Everything Everywhere is strongly inspired by the heyday of Hong Kong cinema that the two Daniels are so fond of. After the first draft, Scheinert saw how Stephen Chow absurd mark of slapstick had influenced their writing. “He was one of the first Asian filmmakers that I fell in love with who really combined tones in a shocking way,” he says, recalling the impact of Shaolin Soccer in 2001. brutal right after being hysterically funny like Looney Tunes.”
Without forgetting Jackie Chan and his playful combat sequences which make him everyday objects as weapons. “Who didn’t love Jackie Chan in the 90s?” Kwan notes, with Scheinert pointing out, “Everybody fell in love with him, and then Hollywood didn’t learn his lesson in how to make the action clear and precise and fun and funny. It’s so wild that his work made such a splash here and was so rewarding and yet that action style just disappeared.
When Daniels began writing Everywhere, a story centered around an Asian American family was far from a recipe for Hollywood success. Yeoh first met them two weeks before the release of Crazy Rich Asians; no one was sure how he would be received. Kwan recalled Yeoh then saying, “You take a lot of risks with this movie. It’s very brave to center this great action film around a Chinese family.
Five years ago, an Asian American in the industry who read his script provided a colorful metaphor inspired by the evolution of Pokémon that stuck with Kwan. “They said the Bulbasaur Asian American films are like Joy Luck Club or The Wedding Banquet – important stories that no one was telling at the time about a very specific cultural narrative. Thanks to those earlier movies, we can now watch things like Crazy Rich Asians and Shang-Chi, with Asian Americans starring in our own genre movies – they’re the Ivysaurs of Asian American cinema. And our movie is a Venusaur.

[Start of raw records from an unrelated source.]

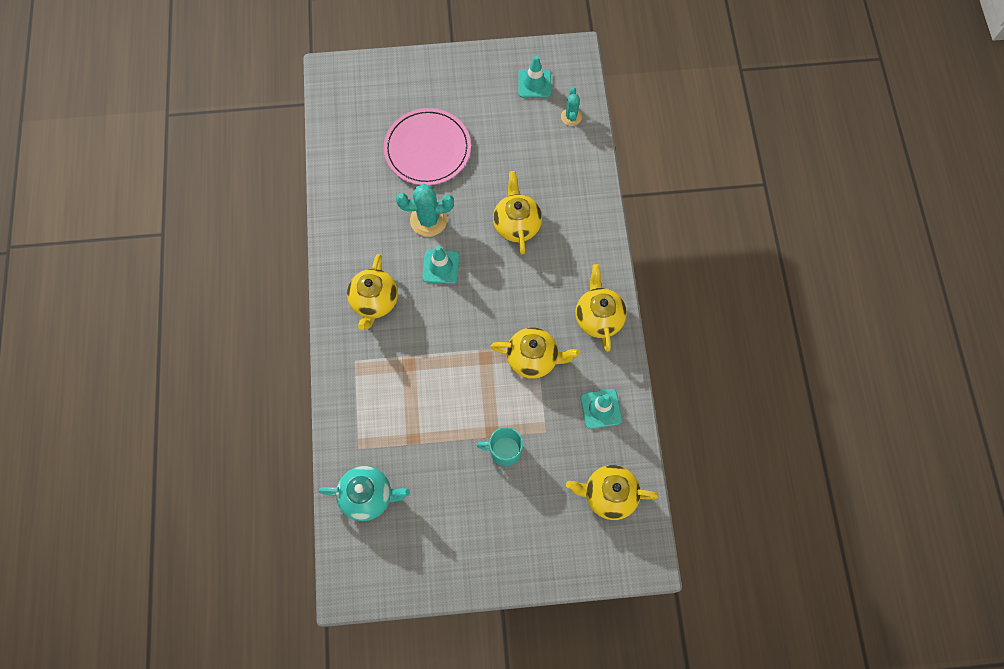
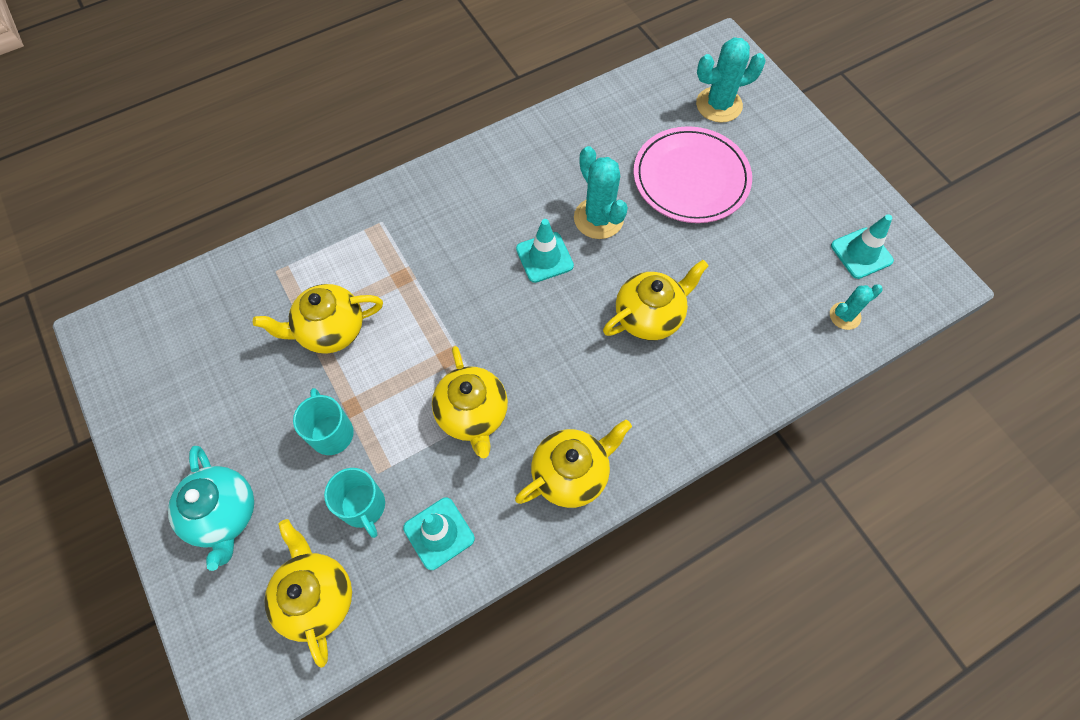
camera: 65 degrees right, 5 degrees down
(368, 496) = (220, 305): turquoise teapot -> turquoise teapot (224, 514)
(374, 301) = (464, 209): yellow teapot -> yellow teapot (330, 330)
(378, 101) = (719, 105): none -> turquoise cactus
(564, 448) = (363, 506): none -> turquoise mug

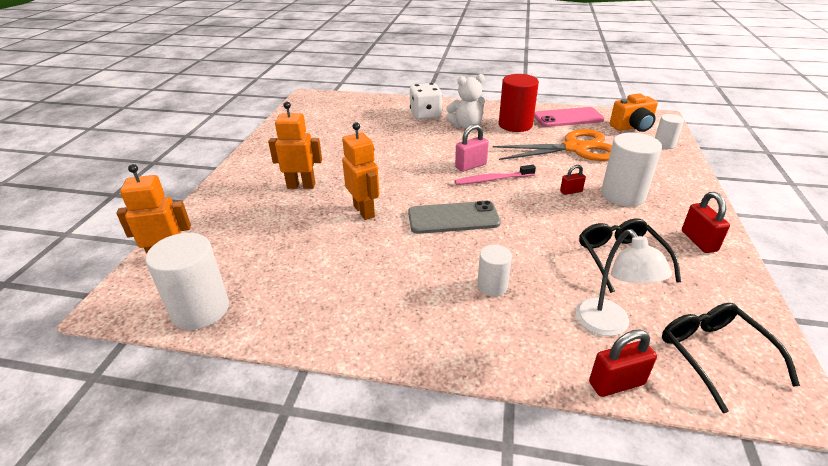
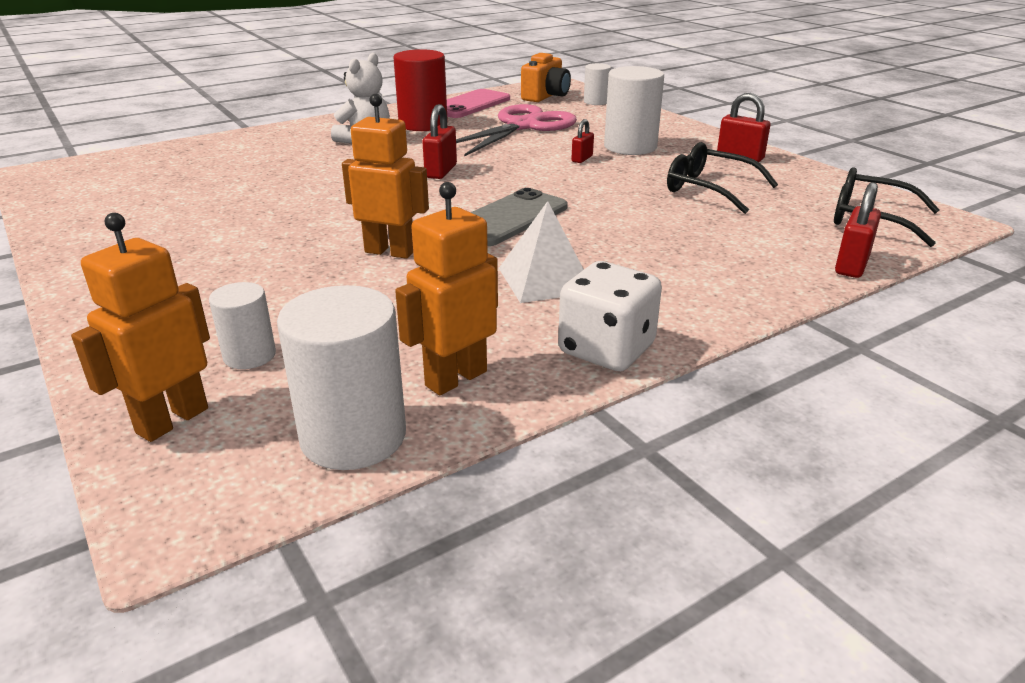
camera: 45 degrees left, 5 degrees down
(301, 186) = (242, 262): orange robot -> orange robot (455, 378)
(404, 272) = (545, 279): none -> white pyramid
(425, 115) = (288, 144): white dice -> white dice (606, 349)
(471, 166) = (441, 171): pink padlock -> red padlock
(492, 179) = (488, 174): pink toothbrush -> none
(492, 286) = (648, 251): white cylinder -> white cylinder (249, 355)
(575, 148) = (523, 126): orange scissors -> pink scissors
(608, 325) = (782, 234): white lamp -> none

Everything Everywhere could only exist because of these predecessors, he says: “This film shows that Asian American cinema can be anything it wants.” And this coincides with the recent releases of After Yang by Kogonada and Turning Red by Domee Shi. All three “basically echo the same sentiment,” Kwan says, “that is, we’re going to tell the story we want to tell.” Ultimately, Kwan has high hopes for the growing inclusiveness of American cinema: “I’m very excited for the next five to ten years. Hopefully every marginalized community has that opportunity to step forward and say, “Look, I know the narrative is usually this, but there’s so much more for us.”
So far, Everything Everywhere has received such a resounding response that one suspects there’s something more at stake than what’s onscreen. “The idea for the film came from the fact that everything was polarized and pushed in all directions,” Kwan explains. “Everyone feels that stretch. And that movie was an attempt to hold the worlds together and imagine a place where everything belongs and exists for a reason – where things aren’t this chaotic, terrifying mess, but rather a beautiful mass filled with possibilities. I think people need to hear that now.